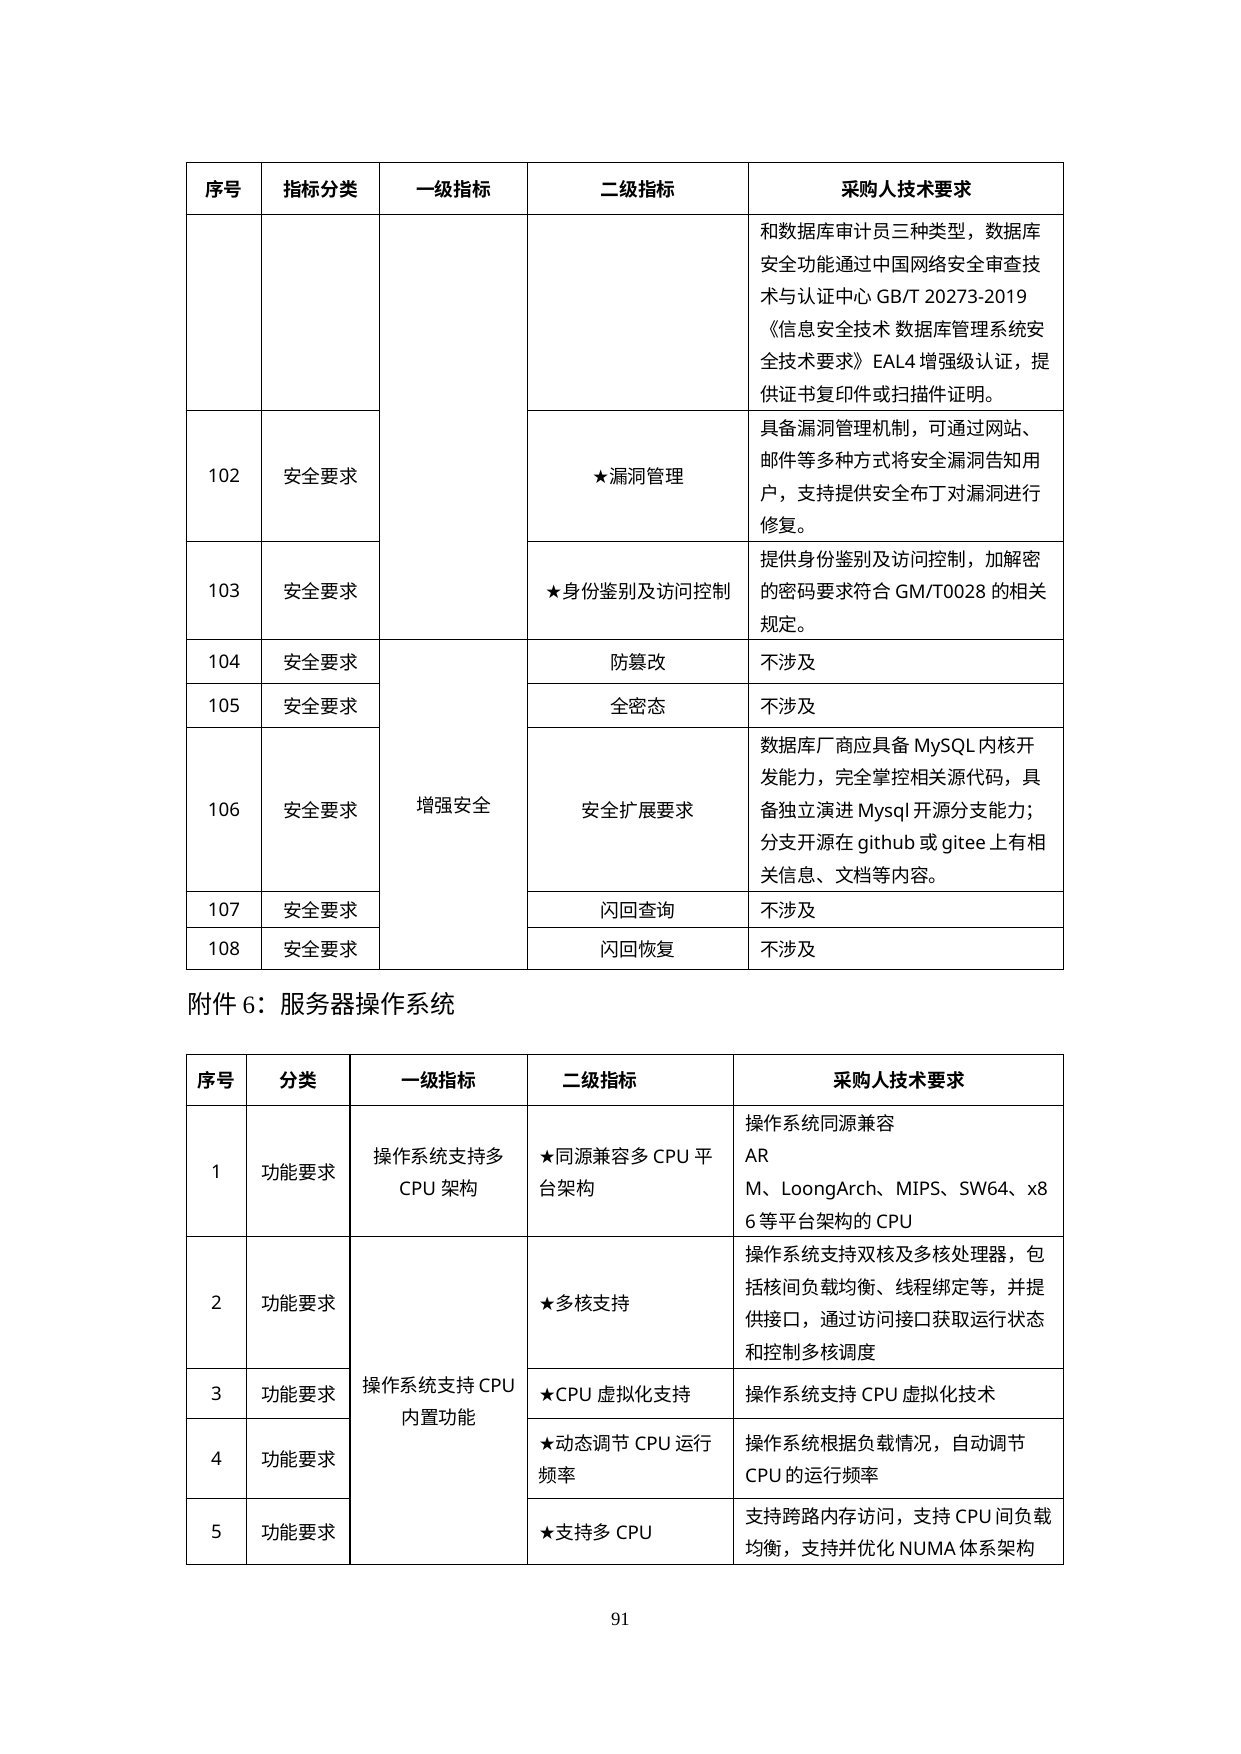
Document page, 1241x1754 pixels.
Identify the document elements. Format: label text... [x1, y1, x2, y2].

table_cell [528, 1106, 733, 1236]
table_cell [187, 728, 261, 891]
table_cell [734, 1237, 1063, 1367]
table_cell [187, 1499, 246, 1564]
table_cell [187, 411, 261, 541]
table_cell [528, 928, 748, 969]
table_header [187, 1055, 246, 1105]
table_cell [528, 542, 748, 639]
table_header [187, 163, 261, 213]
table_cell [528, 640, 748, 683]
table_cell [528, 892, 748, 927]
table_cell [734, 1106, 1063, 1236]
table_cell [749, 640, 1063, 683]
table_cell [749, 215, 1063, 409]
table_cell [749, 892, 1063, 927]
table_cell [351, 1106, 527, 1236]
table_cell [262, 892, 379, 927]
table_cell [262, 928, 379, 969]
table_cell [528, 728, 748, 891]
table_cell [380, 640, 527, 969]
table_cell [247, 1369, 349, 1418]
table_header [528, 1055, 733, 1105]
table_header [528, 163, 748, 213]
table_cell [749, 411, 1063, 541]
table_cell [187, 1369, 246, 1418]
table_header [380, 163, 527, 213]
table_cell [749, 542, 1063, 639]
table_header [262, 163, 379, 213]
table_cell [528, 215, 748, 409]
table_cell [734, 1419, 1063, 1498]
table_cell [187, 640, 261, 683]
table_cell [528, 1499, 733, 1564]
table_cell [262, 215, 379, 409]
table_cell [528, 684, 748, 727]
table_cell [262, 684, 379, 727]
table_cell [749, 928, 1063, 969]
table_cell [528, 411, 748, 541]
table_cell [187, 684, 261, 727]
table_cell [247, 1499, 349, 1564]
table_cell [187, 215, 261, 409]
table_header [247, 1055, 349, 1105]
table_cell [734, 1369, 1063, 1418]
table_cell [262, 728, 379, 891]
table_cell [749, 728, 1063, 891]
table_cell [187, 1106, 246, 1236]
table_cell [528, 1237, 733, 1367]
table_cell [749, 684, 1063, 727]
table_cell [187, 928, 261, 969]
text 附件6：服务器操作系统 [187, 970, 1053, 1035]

++++

> WHAT THE EXERCISE ASKS
With the pictures left out, return the listing above exactly as it stands.

> RESULT
Document page, 1241x1754 pixels.
Identify the document elements. Format: label text... [x1, y1, x2, y2].

table_cell [528, 1106, 733, 1236]
table_cell [187, 728, 261, 891]
table_cell [734, 1237, 1063, 1367]
table_cell [187, 1499, 246, 1564]
table_cell [187, 411, 261, 541]
table_cell [528, 928, 748, 969]
table_header [187, 1055, 246, 1105]
table_cell [528, 542, 748, 639]
table_header [187, 163, 261, 213]
table_cell [528, 640, 748, 683]
table_cell [528, 892, 748, 927]
table_cell [734, 1106, 1063, 1236]
table_cell [749, 640, 1063, 683]
table_cell [749, 215, 1063, 409]
table_cell [749, 892, 1063, 927]
table_cell [351, 1106, 527, 1236]
table_cell [262, 892, 379, 927]
table_cell [262, 928, 379, 969]
table_cell [528, 728, 748, 891]
table_cell [380, 640, 527, 969]
table_cell [247, 1369, 349, 1418]
table_header [528, 1055, 733, 1105]
table_header [528, 163, 748, 213]
table_cell [749, 411, 1063, 541]
table_cell [187, 1369, 246, 1418]
table_header [380, 163, 527, 213]
table_cell [749, 542, 1063, 639]
table_header [262, 163, 379, 213]
table_cell [528, 215, 748, 409]
table_cell [734, 1419, 1063, 1498]
table_cell [187, 640, 261, 683]
table_cell [528, 1499, 733, 1564]
table_cell [262, 215, 379, 409]
table_cell [528, 684, 748, 727]
table_cell [262, 684, 379, 727]
table_cell [749, 928, 1063, 969]
table_cell [528, 411, 748, 541]
table_cell [187, 684, 261, 727]
table_cell [247, 1499, 349, 1564]
table_cell [187, 215, 261, 409]
table_header [247, 1055, 349, 1105]
table_cell [734, 1369, 1063, 1418]
table_cell [262, 728, 379, 891]
table_cell [749, 728, 1063, 891]
table_cell [187, 1106, 246, 1236]
table_cell [528, 1237, 733, 1367]
table_cell [749, 684, 1063, 727]
table_cell [187, 928, 261, 969]
text 附件6：服务器操作系统 [187, 970, 1053, 1035]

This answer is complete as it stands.